I wanted to be part of an organisation that not only responds to harm but also actively challenges the structures that create barriers in the first place.

What are you most looking forward to about being part of the team?

I’m really looking forward to working in a space where that level of specialist thinking is the norm, not something you have to constantly explain or justify.

I’m particularly interested in contributing beyond direct service delivery, especially around how Respond is represented externally. That includes influencing how partnerships work in practice, how referrals are handled, and how expectations around reasonable adjustments are clearly set across agencies.

I’m also looking forward to contributing to how we use evidence.
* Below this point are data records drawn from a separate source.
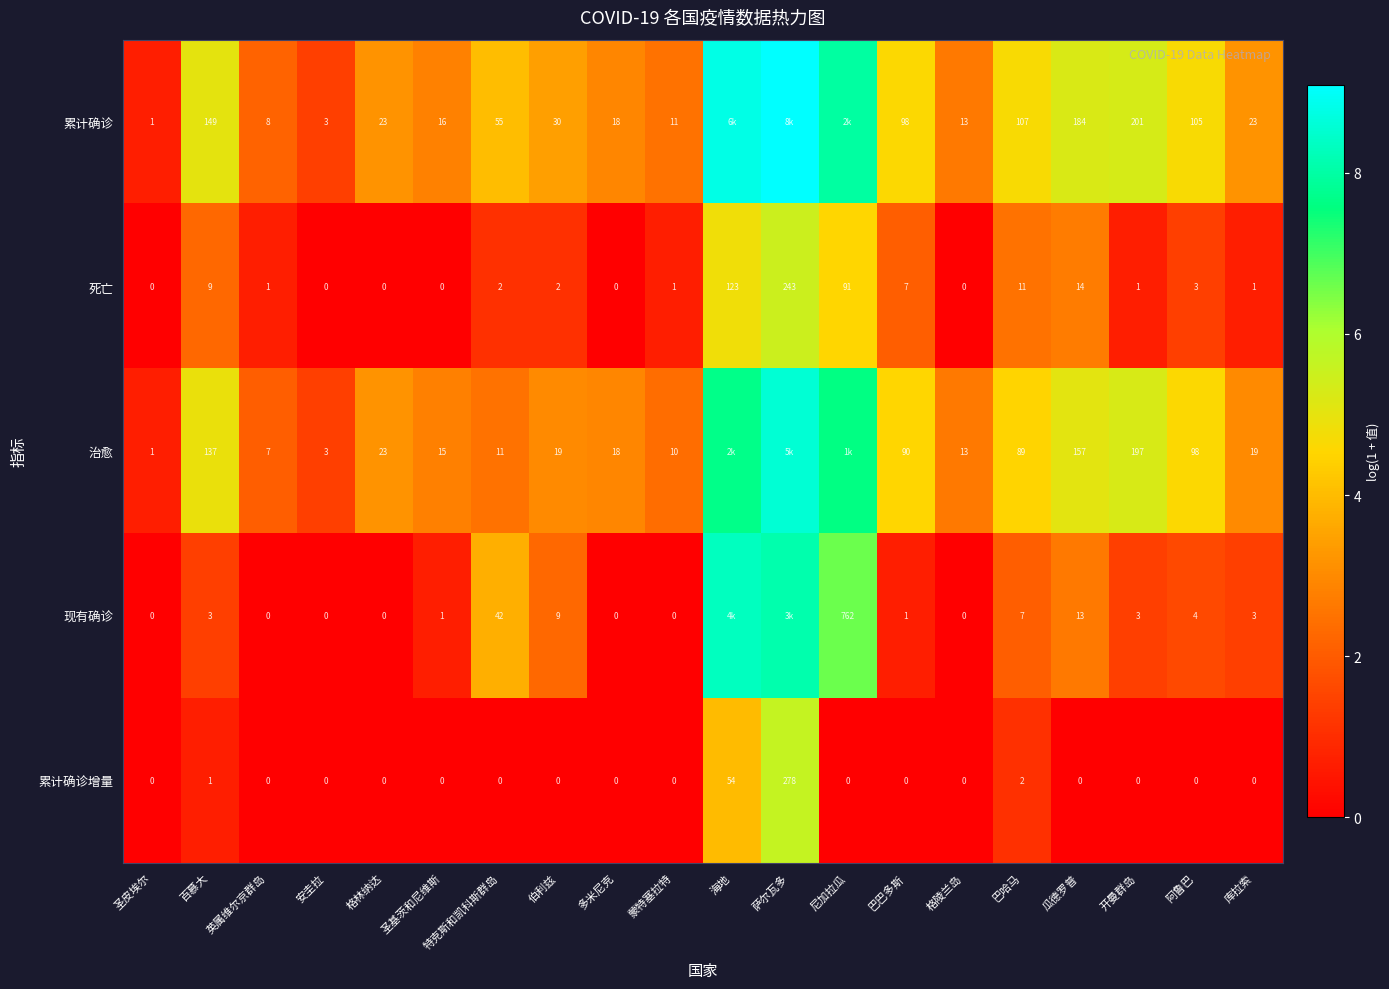

At 百慕大, list the series in order from smallest to largest.

累计确诊增量, 现有确诊, 死亡, 治愈, 累计确诊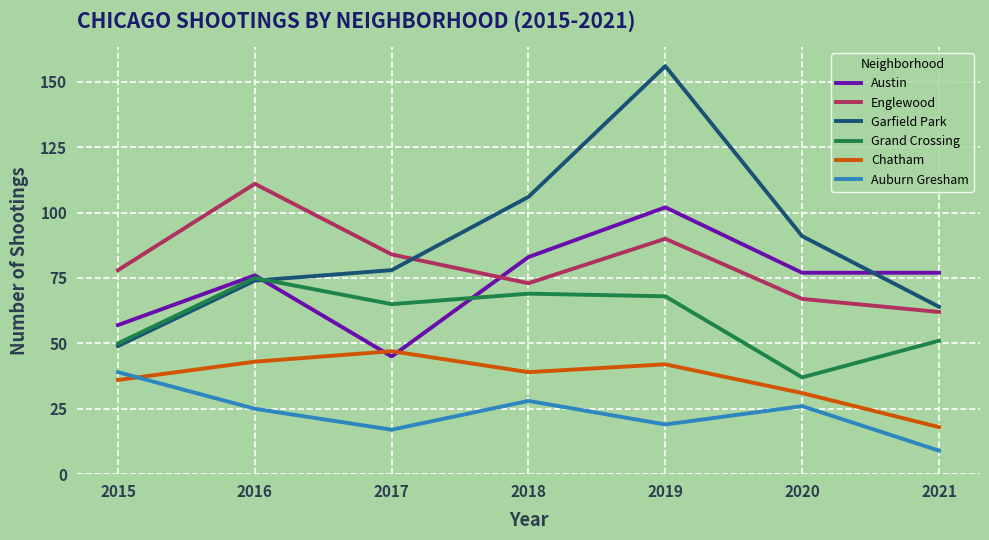

Read the Austin value at 2019, to the nearest 10.

100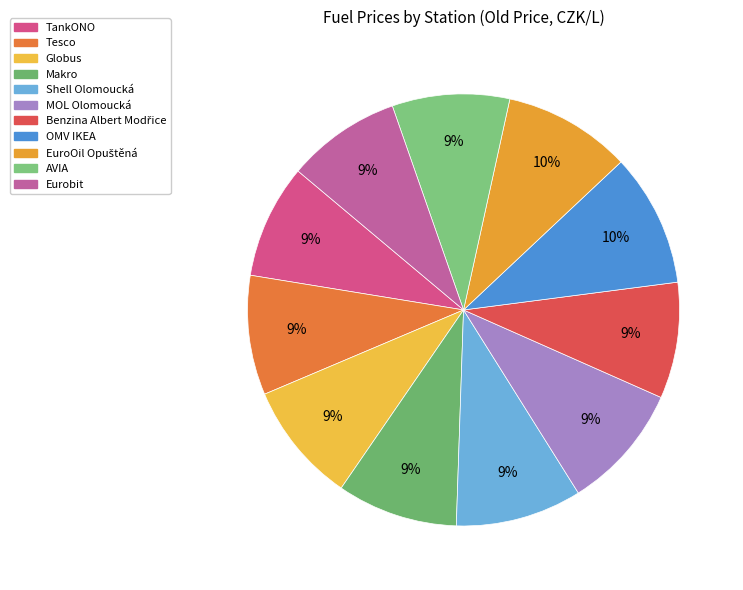

True or false: Benzina Albert Modřice accounts for 4% of the total.

False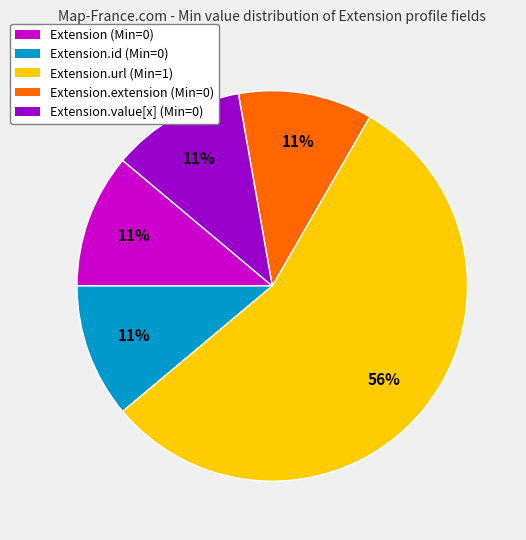

To the nearest percent, what is the average slice percentage?

20%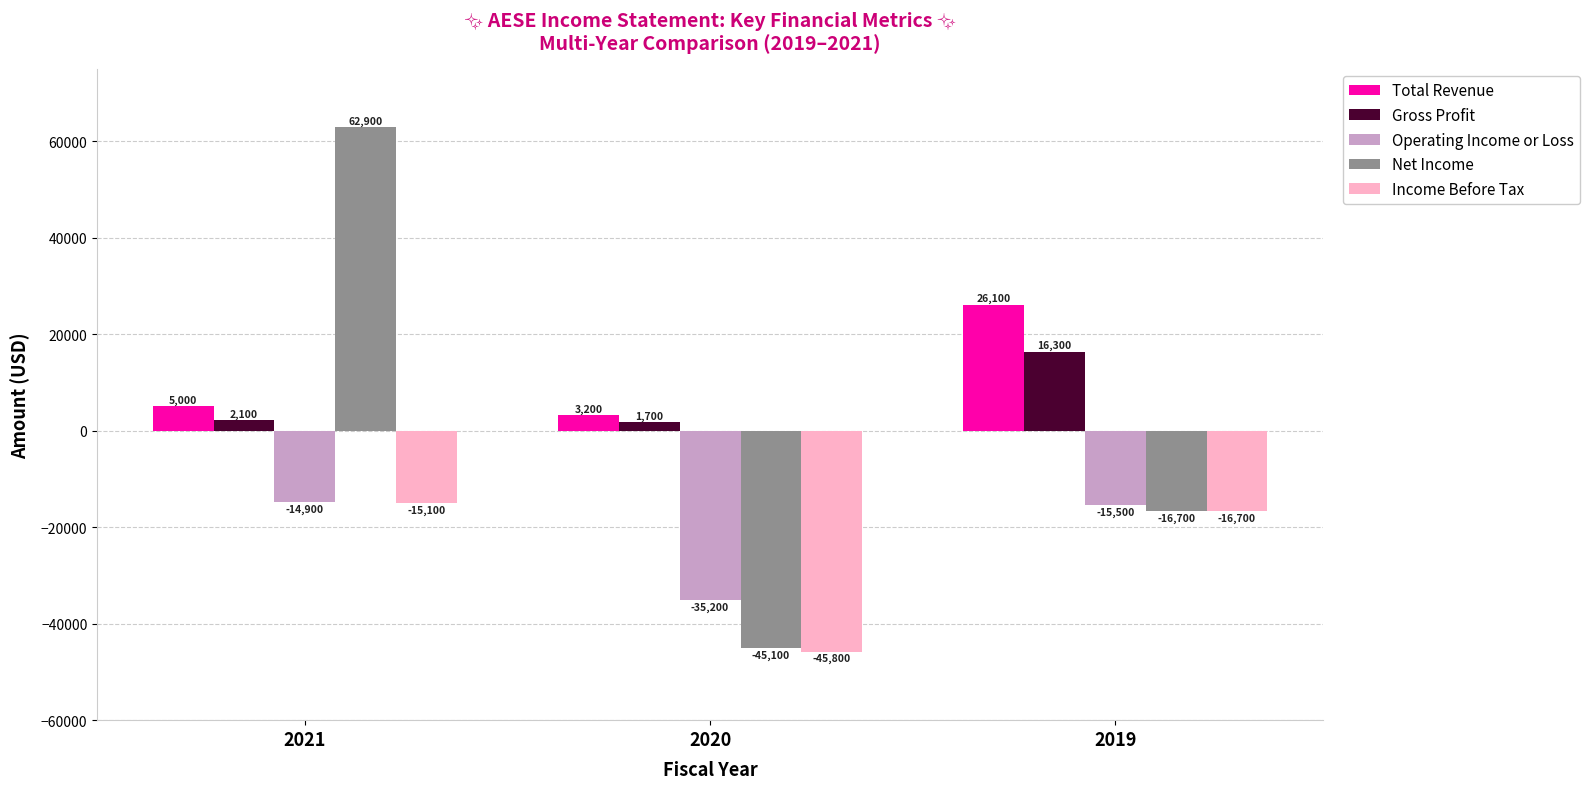

Reading right to left, transcribe all the data shown in this chart.

Total Revenue: 2019=26100	2020=3200	2021=5000
Gross Profit: 2019=16300	2020=1700	2021=2100
Operating Income or Loss: 2019=-15500	2020=-35200	2021=-14900
Net Income: 2019=-16700	2020=-45100	2021=62900
Income Before Tax: 2019=-16700	2020=-45800	2021=-15100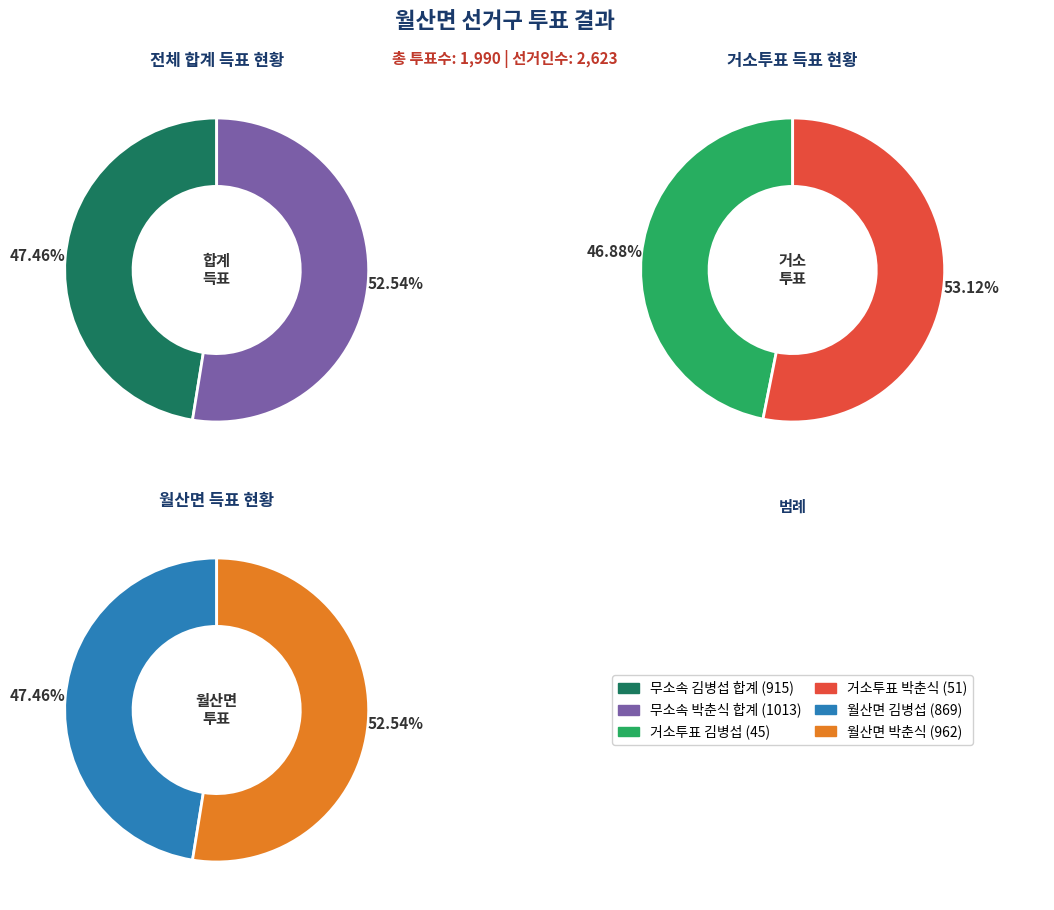

Is it true that 거소투표 is 15% of the pie?

False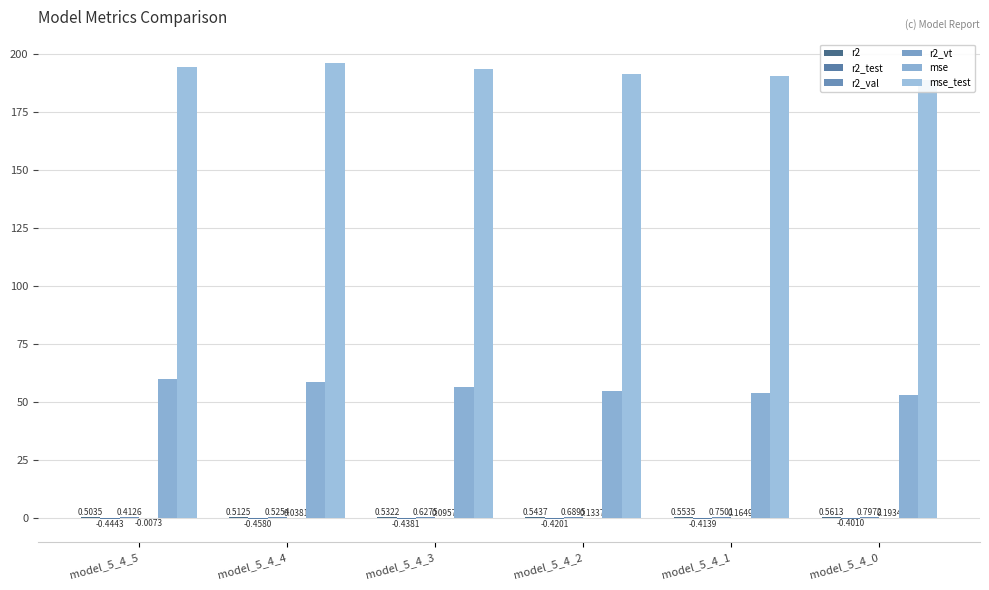

Count the r2 values in the range 0 to 1.

6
Turning what might look like individual issues into clear system patterns, whether that’s around delays, access barriers, or how survivors are perceived, and using that to shape conversations with commissioners and partners.

Meaningful support is support that actually adapts to the person, not the other way around.

What does meaningful support for survivors look like to you?

Meaningful support is support that actually adapts to the person, not the other way around.

In practice, that means creating environments where survivors are not judged on how well they communicate, how consistent their story is, or how they present under pressure. It means recognising different communication styles, allowing flexibility in how information is shared, and not treating differences as unreliable.

It also means understanding intersectional impact. For example, how a Black autistic survivor might be perceived very differently in a system that isn’t equipped to understand either race or neurodivergence properly.

At a systems level, meaningful support means going beyond individual cases and asking what patterns we’re seeing. Are certain groups facing more delays, more disbelief, or more drop-off? Then, using that evidence to push for change, so the responsibility isn’t always on survivors to navigate systems that weren’t designed for them.